Pastrana was scandalized. As a liberal invertebrate, it had never even occurred to him to be Machiavellian. State’s appeasement-addicts are the same – yet in spite of them, Fallujah has become a Fujimori Fly-Trap for both foreign Al Qaeda and Baathist Iraqi terrorists. We are winning in Iraq – but since good news in Iraq is good for Bush, the Pogo Press will only emphasize the bad. – Jack Wheeler

Silver Lining in Iraq by Jack Kelly

The big news out of Iraq this week, according to the liberal media, was the capitulation by the Philippine government Tuesday to the demands of terrorists, and the explosion of a massive car bomb Wednesday outside the "Green Zone" in Baghdad.

What the liberal press won’t tell you is the astoundingly good news coming out of Iraq now. An example is a series of raids by the Iraqi police in Baghdad last week that netted at least 525 criminals. Since Saddam Hussein emptied his jails of some 70,000 hard-core criminals on the eve of the war, the Iraqi police have a long way to go to restore law and order. But the skill with which the raids were pulled off, and the courage displayed by the cops indicate they are off to a very good start.

But best of all is that foreign jihadi terrorists who have come to Iraq in response to al Qaeda’s call are giving up and going home.

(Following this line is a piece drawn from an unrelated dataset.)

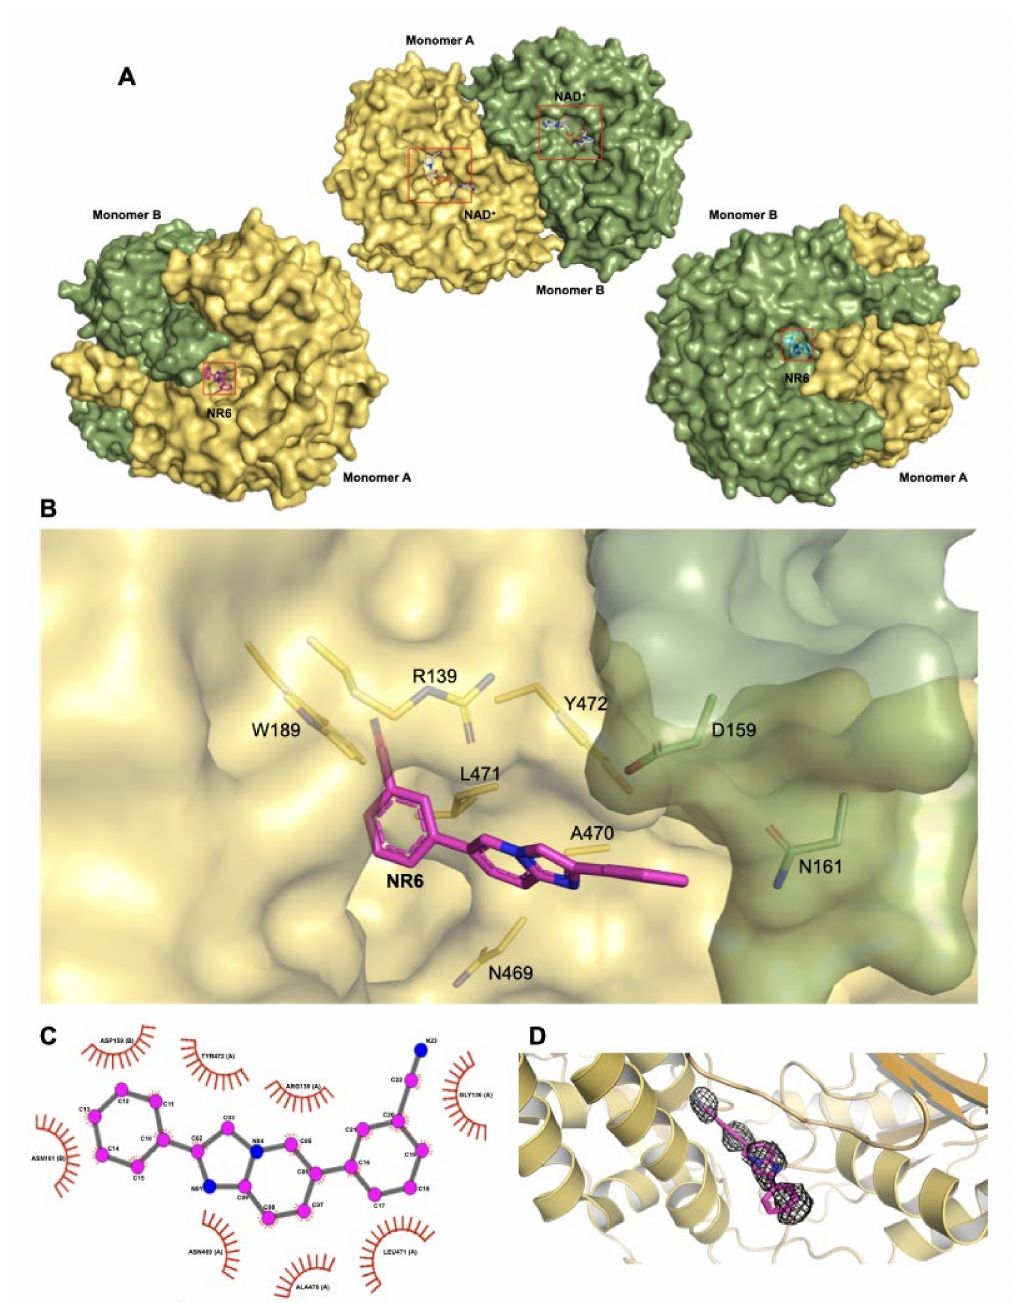
Figure 2. Structural analysis of ALDH1A3 in complex with NR6 ( A ) Representation of both monomer (A and B) as a surface, both are bonded with one molecule of NAD + and one molecule of NR6, that are lodged with the same orientation. The inhibitor occupies only partially the entrance of the catalytic tunnel in both monomer; ( B ) Focus on the NR6 binding site: all side chains of the residues implicated in the NR6 binding are highlighted as sticks. The 2-phenyl ring and the backbone of the residues D159 and N161 from monomer B interact each other. ( C ) LigPlot+ analysis of the complex between NR6 and ALDH1A3, all the major interactions are hydrophobic, due to the nature of the molecule and the aminoacidic supply of the protein in that specific region. ( D ) NR6 2mFo-Fc map (isomesh = 0.8 carve =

StrategyPage.com, a Web site run by James Dunnigan, one of the keenest military analysts, reports that:

Iraqis have become increasingly hostile to al Qaeda’s suicide bombing campaign. Religious leaders, which al Qaeda expects to get support from, have been openly denouncing these bombings. Iraqis, aware that they are more likely than American soldiers to be victims of these attacks, are providing more information on where the al Qaeda members are hiding out. Most of the al Qaeda in Iraq are foreigners, and easy for Iraqis to detect. As a result of this, many of the al Qaeda men have moved back to Fallujah, which has become a terrorist sanctuary.

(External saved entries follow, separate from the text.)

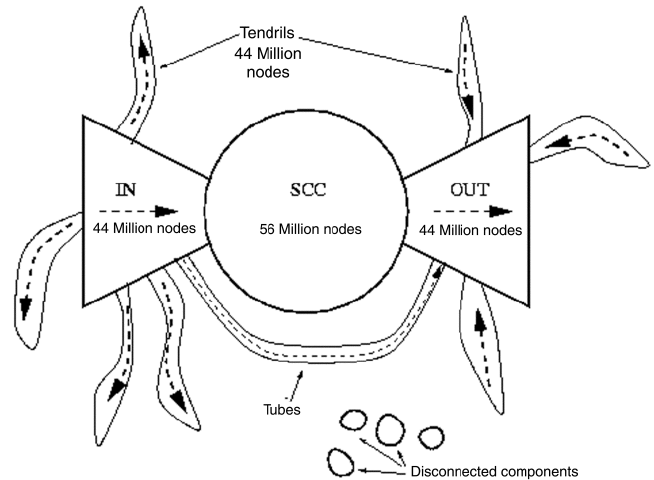
Figure 2. Connectivity of the web, as in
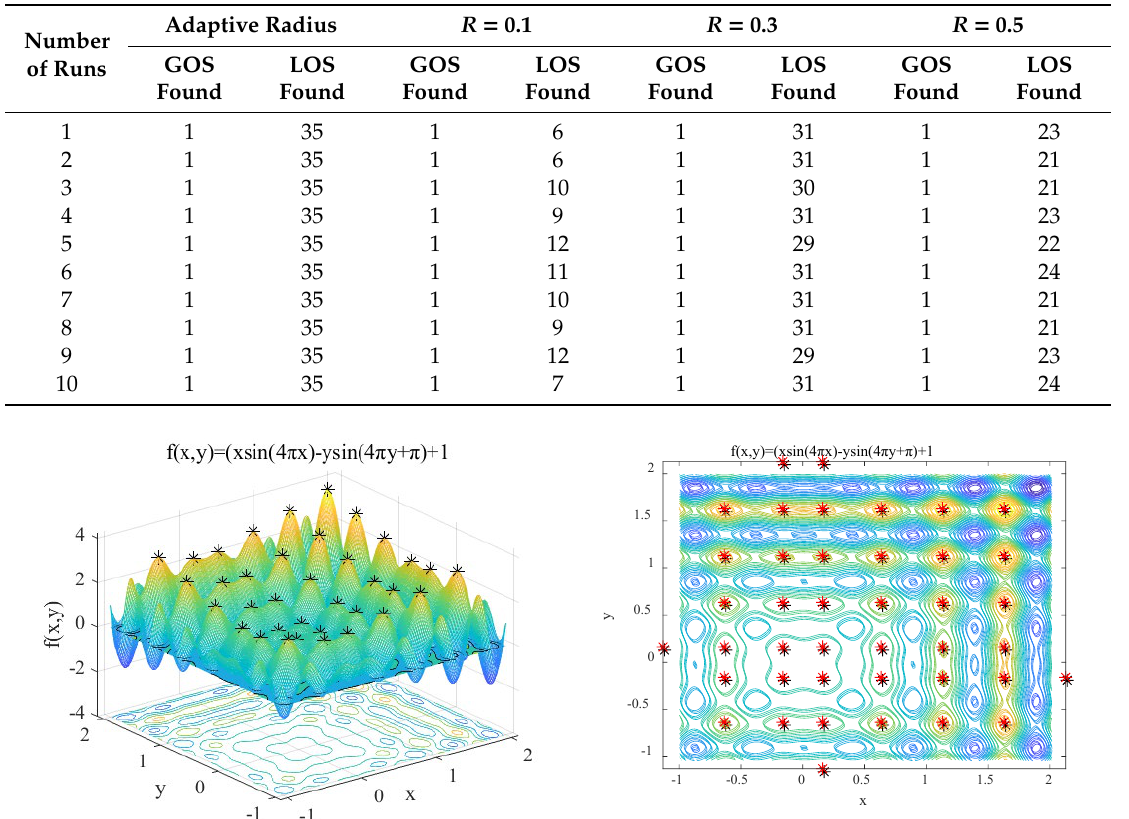
Figure 8. Results of performing IAFSA once to find the peaks of f 2 .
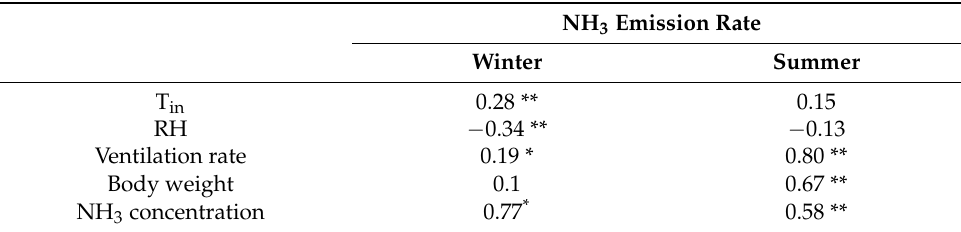
Table 3. Correlations between ammonia emission and environmental parameters.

Local leaders in Fallujah, out of a combination of sympathy for the terrorists and fear of them, have so far been unwilling to back a military attack to clean out various al Qaeda, criminal and Ba’ath Party gangs, StrategyPage said. But if the leadership is intimidated, many residents of Fallujah are not, so the U.S. has been getting timely intelligence on when and where foreign fighters gather, which has made possible several successful air strikes.

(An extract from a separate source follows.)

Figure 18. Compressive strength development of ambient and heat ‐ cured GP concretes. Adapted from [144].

"Al Qaeda has found the atmosphere even more hostile elsewhere in Iraq, and many of the terrorists have returned home. This is especially true of those who came from Saudi Arabia and Syria," StrategyPage said.

The Christian Science Monitor reported July 12 that factional fighting has broken out in Fallujah among the various terrorist groups. The Monitor story challenges the conventional wisdom that the failure of the Marines to crush the resistance in Fallujah in April (after the grisly murder of four U.S. contractors) was a setback for the United States.

"The city west of Baghdad is no longer a sympathetic rallying place for a unified Iraqi resistance," the Monitor said. "It is now seen as run by intolerant and exclusivist Sunni imams who are seeking to turn it into a haven for al Qaeda ideologues."

The formation of a mini-Taliban in Fallujah, coupled with rising hostility toward them elsewhere in Iraq, has caused foreign jihadis to concentrate there, where they can more easily be destroyed once Iraqi public opinion supports military operations against them.

It’s becoming clear that Abu Musab al Zarqawi, the al Qaeda chieftain in Iraq, was correct when he wrote in February: "If, God forbid, the government is successful and takes control of the country, we just have to pack up and go somewhere else again, where we can raise the flag again or die, if God chooses us."

Jack Kelly, a syndicated columnist, is a former Marine and Green Beret and a former deputy assistant secretary of the Air Force in the Reagan administration. He is national security writer for the Pittsburgh (Pa.) Post-Gazette.